Yo entonces no entendí a qué se refería con esas palabras ni por qué los nobles iban a renunciar a sus privilegios para alinearse junto al pueblo llano. Más tarde aprendería que muchos de esos nobles que presumían de avanzados eran los que más abogaban por renovar las viejas estructuras y lo hacían con mucha más insistencia que las clases inferiores. Deseaban reformar la educación, por ejemplo; también conseguir la igualdad de todos ante la ley, suprimir la censura y las tan arbitrarias
lettres de cachet
. Incluso la mayoría, y a pesar de que en principio la medida parecía ir en contra de sus intereses, abogaba por cambiar todo lo referente a temas fiscales.
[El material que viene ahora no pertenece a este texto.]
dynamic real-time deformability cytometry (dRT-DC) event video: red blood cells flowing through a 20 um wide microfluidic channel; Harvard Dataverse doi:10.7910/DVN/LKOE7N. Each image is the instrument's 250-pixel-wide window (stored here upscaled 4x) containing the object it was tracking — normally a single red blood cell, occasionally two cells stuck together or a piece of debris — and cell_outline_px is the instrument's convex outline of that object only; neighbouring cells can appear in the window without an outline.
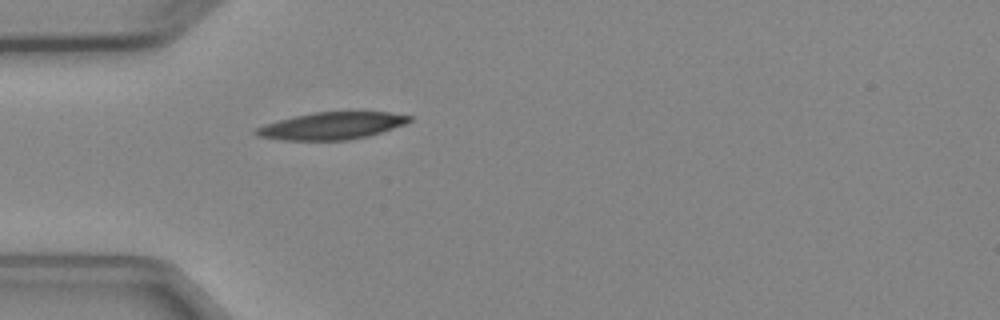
{"species": "Egyptian fruit bat (a non-hibernating species)", "species_latin": "Rousettus aegyptiacus", "temperature_condition": "cold", "stored_images_in_passage": 1, "camera_frame_rate_fps": 3000, "um_per_image_px": 0.085, "animal": {"sex": "female"}, "frame": {"image": 1, "passage_image": 1, "time_ms": 0.0, "image_size_px": [1000, 320], "cell_outline_px": [[412, 120], [404, 124], [368, 136], [348, 140], [284, 140], [256, 136], [252, 132], [256, 128], [264, 124], [312, 112], [388, 112], [412, 116]], "centroid_in_image_um": [28.17, 10.69], "position_along_channel_um": 56.8, "area_um2": 24.1}}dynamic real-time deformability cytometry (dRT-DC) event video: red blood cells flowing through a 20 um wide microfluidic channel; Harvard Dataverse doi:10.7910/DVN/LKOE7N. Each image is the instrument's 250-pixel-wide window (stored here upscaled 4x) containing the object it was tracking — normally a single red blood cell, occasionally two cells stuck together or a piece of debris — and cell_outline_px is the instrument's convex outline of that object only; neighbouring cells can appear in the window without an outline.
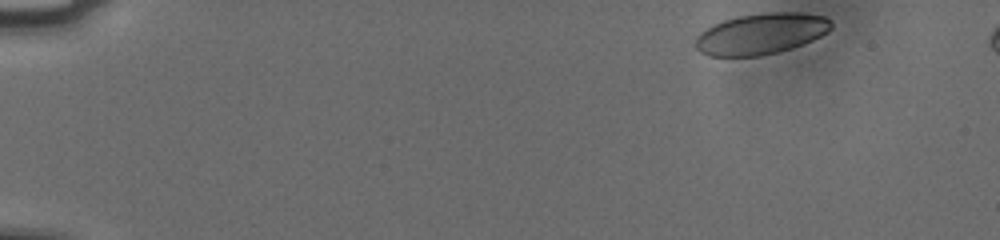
{"species": "human", "species_latin": "Homo sapiens", "temperature_condition": "cold", "stored_images_in_passage": 50, "camera_frame_rate_fps": 3000, "um_per_image_px": 0.085, "donor": {"sex": "male"}, "frame": {"image": 1, "passage_image": 1, "time_ms": 0.0, "image_size_px": [1000, 240], "cell_outline_px": [[832, 28], [828, 32], [804, 44], [792, 48], [760, 56], [708, 56], [700, 52], [696, 48], [696, 36], [700, 32], [712, 24], [724, 20], [740, 16], [764, 12], [800, 12], [824, 16], [832, 24]], "centroid_in_image_um": [64.68, 2.87], "position_along_channel_um": 20.3, "area_um2": 32.54}}
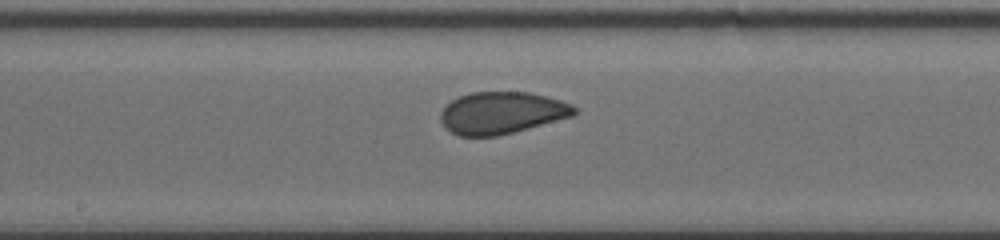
{"frame": {"image": 2, "passage_image": 26, "time_ms": 8.333, "image_size_px": [1000, 240], "cell_outline_px": [[576, 112], [572, 116], [512, 132], [496, 136], [460, 136], [452, 132], [440, 120], [440, 112], [452, 100], [460, 96], [472, 92], [528, 92], [560, 100], [572, 104], [576, 108]], "centroid_in_image_um": [42.64, 9.58], "position_along_channel_um": 205.6, "area_um2": 32.25}}
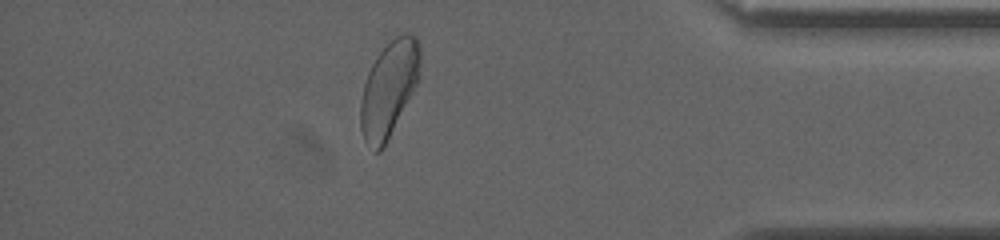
{"frame": {"image": 3, "passage_image": 44, "time_ms": 14.333, "image_size_px": [1000, 240], "cell_outline_px": [[420, 76], [412, 92], [380, 152], [376, 152], [364, 140], [360, 128], [360, 104], [364, 84], [368, 72], [376, 56], [396, 36], [404, 32], [408, 32], [416, 36], [420, 44]], "centroid_in_image_um": [33.06, 7.5], "position_along_channel_um": 402.1, "area_um2": 32.66}, "authors_computed_cell_mechanics": {"area_um2": 33.0616, "velocity_mm_per_s": 3.7589, "shape_relaxation_time_tau1_ms": null, "shape_relaxation_time_tau2_ms": 0.7816, "deformation_change_tau1": null, "deformation_change_tau2": 0.0638}}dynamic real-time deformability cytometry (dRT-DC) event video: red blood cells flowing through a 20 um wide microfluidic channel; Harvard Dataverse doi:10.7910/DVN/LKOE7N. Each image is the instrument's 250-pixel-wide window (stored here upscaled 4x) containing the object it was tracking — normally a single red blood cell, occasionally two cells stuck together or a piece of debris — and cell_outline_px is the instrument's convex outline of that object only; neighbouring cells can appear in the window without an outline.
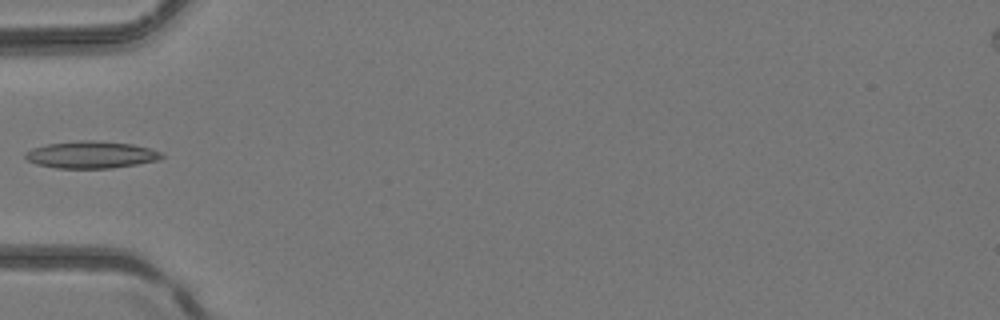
{"species": "common noctule bat (a hibernating species)", "species_latin": "Nyctalus noctula", "temperature_condition": "room temperature", "stored_images_in_passage": 2, "camera_frame_rate_fps": 3000, "um_per_image_px": 0.085, "animal": {"sex": "female", "body_mass_g": 24.6, "forearm_length_mm": 56.2}, "frame": {"image": 1, "passage_image": 2, "time_ms": 0.333, "image_size_px": [1000, 320], "cell_outline_px": [[164, 156], [160, 160], [112, 168], [56, 168], [36, 164], [28, 160], [24, 156], [24, 152], [32, 148], [48, 144], [80, 140], [96, 140], [132, 144], [164, 152]], "centroid_in_image_um": [7.76, 13.15], "position_along_channel_um": 77.2, "area_um2": 21.62}}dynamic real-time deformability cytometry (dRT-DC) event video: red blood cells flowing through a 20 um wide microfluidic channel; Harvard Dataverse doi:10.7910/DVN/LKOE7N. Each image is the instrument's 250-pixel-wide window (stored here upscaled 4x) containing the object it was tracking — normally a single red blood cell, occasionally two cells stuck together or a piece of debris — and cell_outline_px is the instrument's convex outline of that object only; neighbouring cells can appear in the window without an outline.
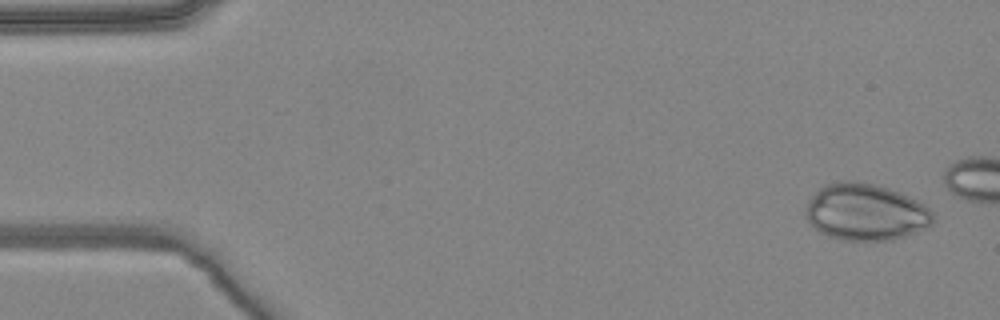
{"species": "common noctule bat (a hibernating species)", "species_latin": "Nyctalus noctula", "temperature_condition": "warm", "stored_images_in_passage": 4, "camera_frame_rate_fps": 3000, "um_per_image_px": 0.085, "animal": {"sex": "female", "body_mass_g": 24.6, "forearm_length_mm": 56.2}, "frame": {"image": 1, "passage_image": 1, "time_ms": 0.0, "image_size_px": [1000, 320], "cell_outline_px": [[932, 224], [924, 228], [904, 236], [892, 240], [844, 240], [828, 236], [820, 232], [808, 220], [804, 212], [804, 208], [808, 200], [824, 184], [840, 180], [856, 180], [888, 188], [900, 192], [924, 204], [932, 212]], "centroid_in_image_um": [73.54, 18.01], "position_along_channel_um": 11.5, "area_um2": 42.02}}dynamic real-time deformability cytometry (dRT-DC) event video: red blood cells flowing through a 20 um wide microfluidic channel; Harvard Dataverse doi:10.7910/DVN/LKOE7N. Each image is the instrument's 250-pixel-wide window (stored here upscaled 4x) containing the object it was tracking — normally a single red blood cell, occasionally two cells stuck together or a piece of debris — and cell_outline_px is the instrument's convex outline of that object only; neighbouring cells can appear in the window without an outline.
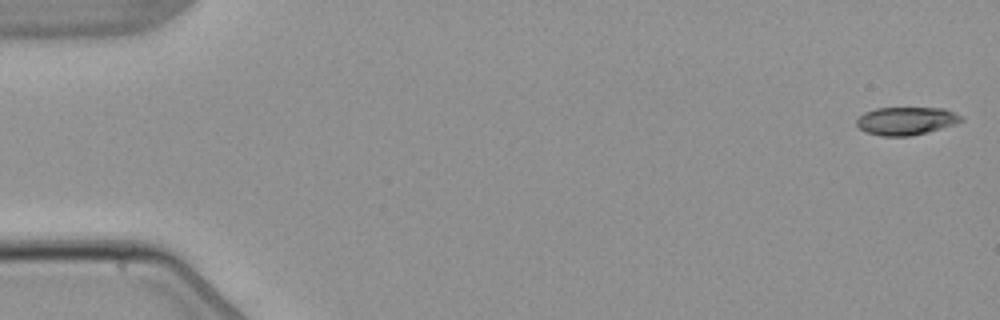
{"species": "common noctule bat (a hibernating species)", "species_latin": "Nyctalus noctula", "temperature_condition": "warm", "stored_images_in_passage": 7, "camera_frame_rate_fps": 3000, "um_per_image_px": 0.085, "animal": {"sex": "male", "body_mass_g": 21.5, "forearm_length_mm": 52.0}, "frame": {"image": 1, "passage_image": 1, "time_ms": 0.0, "image_size_px": [1000, 320], "cell_outline_px": [[964, 120], [928, 132], [908, 136], [880, 136], [868, 132], [860, 128], [856, 124], [856, 120], [864, 112], [876, 108], [944, 108], [960, 116]], "centroid_in_image_um": [76.98, 10.27], "position_along_channel_um": 8.0, "area_um2": 16.76}}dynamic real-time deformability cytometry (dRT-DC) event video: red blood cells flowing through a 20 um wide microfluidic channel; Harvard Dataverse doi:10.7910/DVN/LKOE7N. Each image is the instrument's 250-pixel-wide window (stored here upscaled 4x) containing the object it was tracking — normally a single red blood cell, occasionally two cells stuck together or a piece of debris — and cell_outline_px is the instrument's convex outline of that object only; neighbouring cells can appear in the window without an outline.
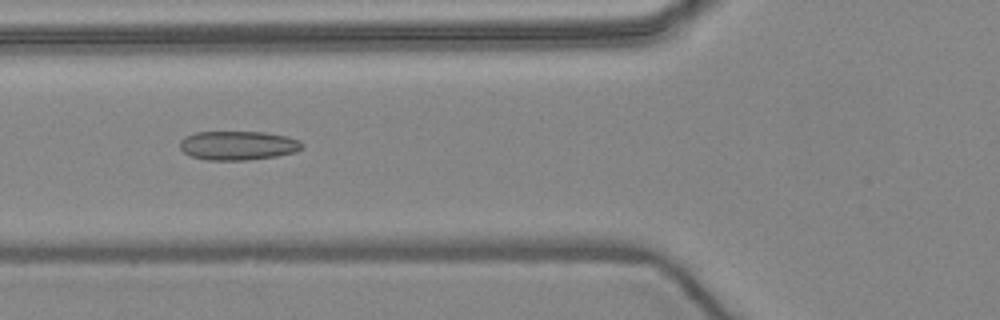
{"species": "common noctule bat (a hibernating species)", "species_latin": "Nyctalus noctula", "temperature_condition": "warm", "stored_images_in_passage": 6, "camera_frame_rate_fps": 3000, "um_per_image_px": 0.085, "animal": {"sex": "female", "body_mass_g": 24.6, "forearm_length_mm": 56.2}, "frame": {"image": 1, "passage_image": 6, "time_ms": 5.667, "image_size_px": [1000, 320], "cell_outline_px": [[304, 148], [296, 152], [276, 156], [248, 160], [208, 160], [192, 156], [184, 152], [180, 148], [180, 140], [184, 136], [196, 132], [264, 132], [288, 136], [300, 140], [304, 144]], "centroid_in_image_um": [20.27, 12.36], "position_along_channel_um": 105.5, "area_um2": 20.87}}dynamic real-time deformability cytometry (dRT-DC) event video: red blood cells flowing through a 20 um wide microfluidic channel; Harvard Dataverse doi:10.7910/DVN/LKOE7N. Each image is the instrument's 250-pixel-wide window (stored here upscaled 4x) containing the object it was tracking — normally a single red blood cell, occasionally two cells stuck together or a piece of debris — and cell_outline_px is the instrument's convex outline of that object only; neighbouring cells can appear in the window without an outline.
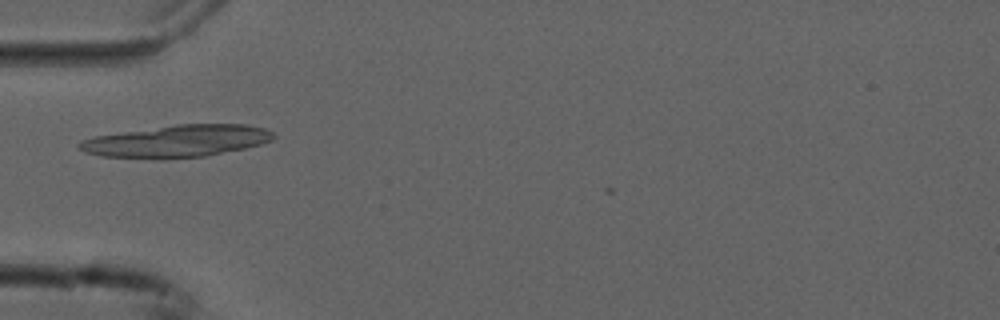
{"species": "common noctule bat (a hibernating species)", "species_latin": "Nyctalus noctula", "temperature_condition": "cold", "stored_images_in_passage": 31, "camera_frame_rate_fps": 3000, "um_per_image_px": 0.085, "animal": {"sex": "male", "forearm_length_mm": 52.5}, "frame": {"image": 1, "passage_image": 1, "time_ms": 0.0, "image_size_px": [1000, 320], "cell_outline_px": [[276, 136], [272, 140], [260, 144], [244, 148], [204, 156], [100, 156], [84, 152], [76, 144], [80, 140], [96, 136], [176, 124], [248, 124], [264, 128], [272, 132]], "centroid_in_image_um": [15.09, 11.95], "position_along_channel_um": 69.9, "area_um2": 35.03}}
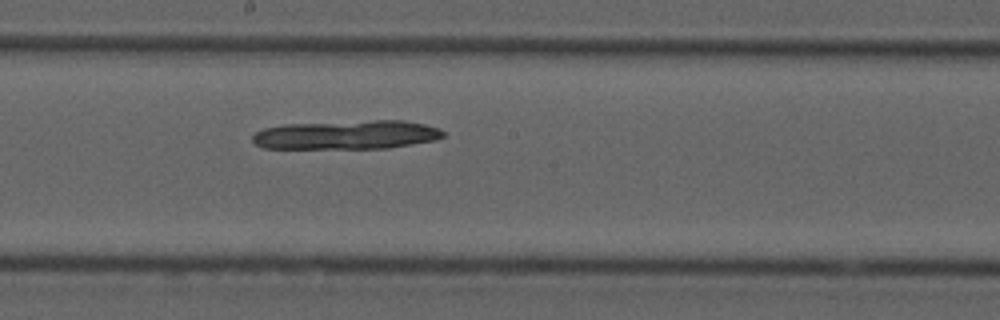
{"frame": {"image": 2, "passage_image": 13, "time_ms": 4.0, "image_size_px": [1000, 320], "cell_outline_px": [[444, 136], [436, 140], [388, 148], [264, 148], [256, 144], [252, 140], [252, 136], [256, 132], [264, 128], [284, 124], [372, 120], [404, 120], [424, 124], [440, 128], [444, 132]], "centroid_in_image_um": [29.49, 11.45], "position_along_channel_um": 218.7, "area_um2": 32.19}}
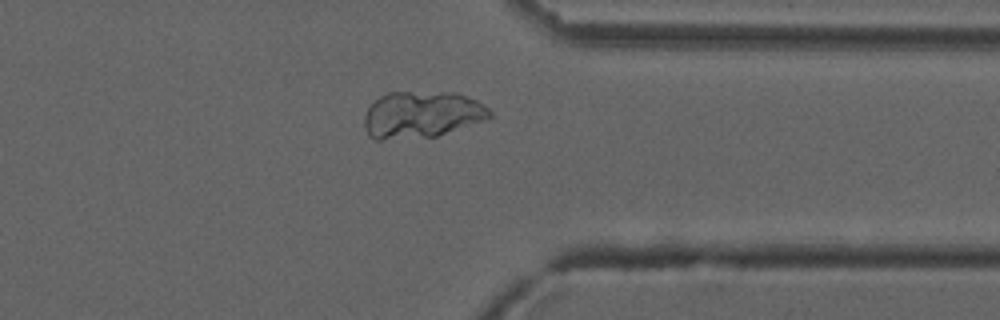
{"frame": {"image": 3, "passage_image": 26, "time_ms": 8.333, "image_size_px": [1000, 320], "cell_outline_px": [[492, 116], [488, 120], [436, 136], [380, 140], [376, 140], [368, 136], [364, 128], [364, 116], [368, 108], [380, 96], [388, 92], [456, 92], [476, 100], [488, 108], [492, 112]], "centroid_in_image_um": [35.85, 9.75], "position_along_channel_um": 375.5, "area_um2": 34.39}}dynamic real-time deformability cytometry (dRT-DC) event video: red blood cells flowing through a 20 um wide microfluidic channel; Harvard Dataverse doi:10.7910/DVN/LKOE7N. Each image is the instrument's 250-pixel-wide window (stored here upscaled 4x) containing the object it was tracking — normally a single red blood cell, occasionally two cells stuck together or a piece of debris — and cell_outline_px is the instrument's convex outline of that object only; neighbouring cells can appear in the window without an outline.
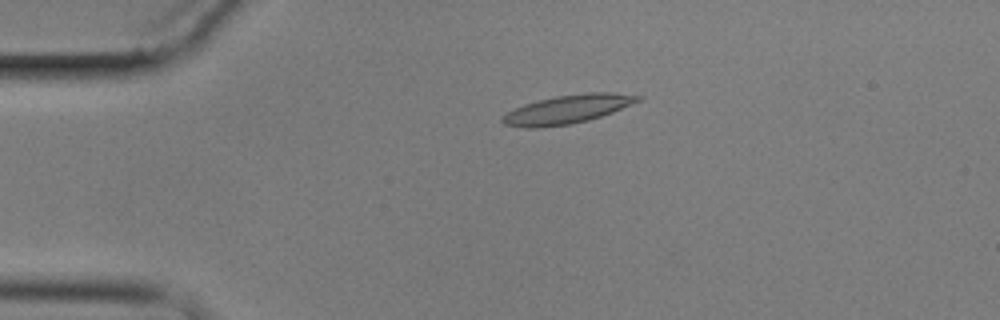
{"species": "common noctule bat (a hibernating species)", "species_latin": "Nyctalus noctula", "temperature_condition": "cold", "stored_images_in_passage": 4, "camera_frame_rate_fps": 3000, "um_per_image_px": 0.085, "animal": {"sex": "male", "body_mass_g": 17.9}, "frame": {"image": 1, "passage_image": 3, "time_ms": 2.667, "image_size_px": [1000, 320], "cell_outline_px": [[644, 100], [612, 112], [588, 120], [572, 124], [536, 128], [524, 128], [504, 124], [500, 120], [508, 112], [524, 104], [556, 96], [588, 92], [612, 92], [644, 96]], "centroid_in_image_um": [48.3, 9.28], "position_along_channel_um": 36.7, "area_um2": 22.6}}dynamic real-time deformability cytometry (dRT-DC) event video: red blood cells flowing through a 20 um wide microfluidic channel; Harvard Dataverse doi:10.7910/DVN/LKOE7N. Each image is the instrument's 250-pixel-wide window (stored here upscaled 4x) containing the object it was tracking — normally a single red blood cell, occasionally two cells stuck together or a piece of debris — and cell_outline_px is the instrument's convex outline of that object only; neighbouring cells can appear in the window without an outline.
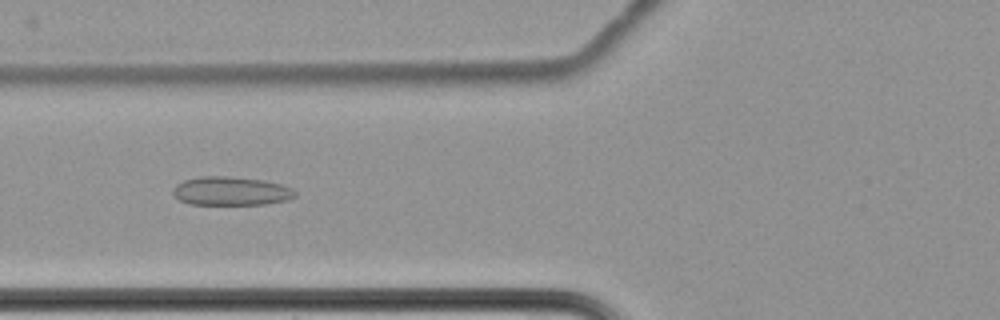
{"species": "common noctule bat (a hibernating species)", "species_latin": "Nyctalus noctula", "temperature_condition": "cold", "stored_images_in_passage": 40, "camera_frame_rate_fps": 3000, "um_per_image_px": 0.085, "animal": {"sex": "female", "body_mass_g": 22.7, "forearm_length_mm": 54.2}, "frame": {"image": 1, "passage_image": 4, "time_ms": 1.0, "image_size_px": [1000, 320], "cell_outline_px": [[296, 196], [288, 200], [264, 204], [188, 204], [180, 200], [172, 192], [172, 188], [176, 184], [184, 180], [200, 176], [228, 176], [264, 180], [280, 184], [292, 188], [296, 192]], "centroid_in_image_um": [19.63, 16.23], "position_along_channel_um": 106.2, "area_um2": 20.46}}
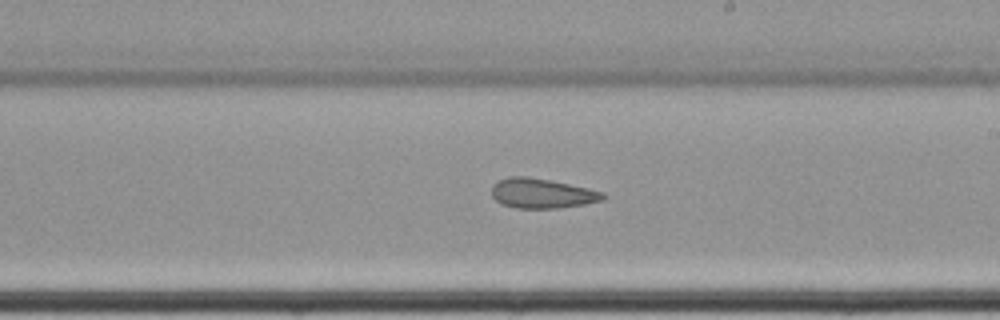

Según ellos, había que racionalizar la imposición y recaudación de impuestos de los que esos mismos nobles estaban exentos. Impuestos que, en gran parte de Francia, se cobraban de forma ineficaz y sobre todo fraudulenta por parte de recaudadores privados. Por lo visto, el Rey había intentado cambiar estas viejas estructuras desde hacía años, pero a finales de los ochenta la impopularidad del Gobierno era tal que ya no podía capitanear dichas reformas.